Type Coercion and the Bottom Type

The most significant mechanical property of ! is that it can be implicitly coerced into any other type in the Rust type system. Because a computation evaluating to ! never completes, any subsequent code is mathematically unreachable. The compiler leverages this unreachability to safely bypass type-checking constraints for the diverging branch.
let an_option: Option<u32> = None;

// The match expression requires all arms to return the same type (u32).
let value: u32 = match an_option {
    Some(num) => num,      // Evaluates to u32
    None => diverge(),     // Evaluates to !, implicitly coerced to u32
};
In the example above, the compiler allows the None arm to compile because diverge() produces !. Since ! guarantees the assignment to value will never occur, coercing ! to u32 is memory-safe and logically sound.

Memory Layout

The never type has a size of 0 bytes. However, it is fundamentally different from the unit type ().
  • The unit type () has exactly one inhabitant (the value ()). It takes up 0 bytes, but it successfully returns and exists at runtime.
  • The never type ! has zero inhabitants. It takes up 0 bytes because it cannot exist in memory under any circumstances.

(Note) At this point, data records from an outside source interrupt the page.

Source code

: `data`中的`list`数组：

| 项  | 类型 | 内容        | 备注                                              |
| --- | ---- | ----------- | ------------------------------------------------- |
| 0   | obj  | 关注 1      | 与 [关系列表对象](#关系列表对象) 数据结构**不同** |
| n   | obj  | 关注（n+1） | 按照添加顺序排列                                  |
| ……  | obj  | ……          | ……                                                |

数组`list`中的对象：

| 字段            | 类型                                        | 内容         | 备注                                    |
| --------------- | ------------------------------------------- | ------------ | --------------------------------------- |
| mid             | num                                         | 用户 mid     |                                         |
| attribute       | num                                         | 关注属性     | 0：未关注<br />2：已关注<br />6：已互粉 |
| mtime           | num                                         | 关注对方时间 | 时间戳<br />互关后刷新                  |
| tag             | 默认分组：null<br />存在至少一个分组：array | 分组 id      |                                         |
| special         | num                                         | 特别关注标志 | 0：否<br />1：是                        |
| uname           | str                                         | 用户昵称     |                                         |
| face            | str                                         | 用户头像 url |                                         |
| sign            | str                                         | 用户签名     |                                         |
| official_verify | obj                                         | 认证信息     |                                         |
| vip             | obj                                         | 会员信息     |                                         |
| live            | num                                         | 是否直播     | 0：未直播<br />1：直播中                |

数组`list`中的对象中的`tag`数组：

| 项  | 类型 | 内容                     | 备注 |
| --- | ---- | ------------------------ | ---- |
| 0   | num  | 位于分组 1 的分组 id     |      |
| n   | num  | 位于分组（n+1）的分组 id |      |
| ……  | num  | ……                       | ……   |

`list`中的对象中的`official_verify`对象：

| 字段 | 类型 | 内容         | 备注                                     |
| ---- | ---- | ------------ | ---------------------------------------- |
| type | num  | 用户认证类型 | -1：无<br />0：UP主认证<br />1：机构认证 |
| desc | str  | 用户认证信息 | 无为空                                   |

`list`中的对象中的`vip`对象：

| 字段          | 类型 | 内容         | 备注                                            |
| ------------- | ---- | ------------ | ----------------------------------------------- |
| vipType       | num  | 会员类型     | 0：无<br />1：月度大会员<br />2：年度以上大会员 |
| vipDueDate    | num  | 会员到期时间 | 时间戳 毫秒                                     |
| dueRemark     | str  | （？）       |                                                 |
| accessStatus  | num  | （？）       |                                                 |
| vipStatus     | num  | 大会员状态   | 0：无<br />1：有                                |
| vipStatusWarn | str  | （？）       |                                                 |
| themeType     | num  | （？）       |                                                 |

Interaction with Generics and Infallible

When a bottom type is substituted into generic types, it restricts the possible states of that type. This is particularly relevant for enums like Result<T, E>. Using the never type ! directly as a generic type parameter (e.g., Result<u32, !>) is currently experimental and requires the nightly #![feature(never_type)] attribute. For stable Rust, the standard library provides std::convert::Infallible, an empty enum that serves as the idiomatic, stable substitute for representing an impossible variant.
use std::convert::Infallible;

// A Result where the Error variant is Infallible.
// This type can only ever exist as Ok(u32).
let safe_computation: Result<u32, Infallible> = Ok(42);
Because Infallible cannot be instantiated, the compiler knows that Result<T, Infallible> can never be Err. However, because the exhaustive_patterns feature is not fully stabilized in Rust, pattern matching on such types historically still requires explicitly handling the impossible variant to satisfy the compiler. This is done using an empty match block:
use std::convert::Infallible;

let result: Result<u32, Infallible> = Ok(42);

let unwrapped: u32 = match result {
    Ok(val) => val,
    Err(e) => match e {}, // Explicitly matching the impossible empty enum
};

Trait Implementations

From a theoretical standpoint, any proposition about the elements of an empty set is vacuously true. Reflecting this, the Rust compiler automatically implements many standard library traits for !. For example, ! implements Send, Sync, Copy, Clone, Eq, PartialEq, Ord, and PartialOrd. Because there is no value of type ! to pass to the methods defined by these traits, the methods can never be called, making the implementations trivially safe.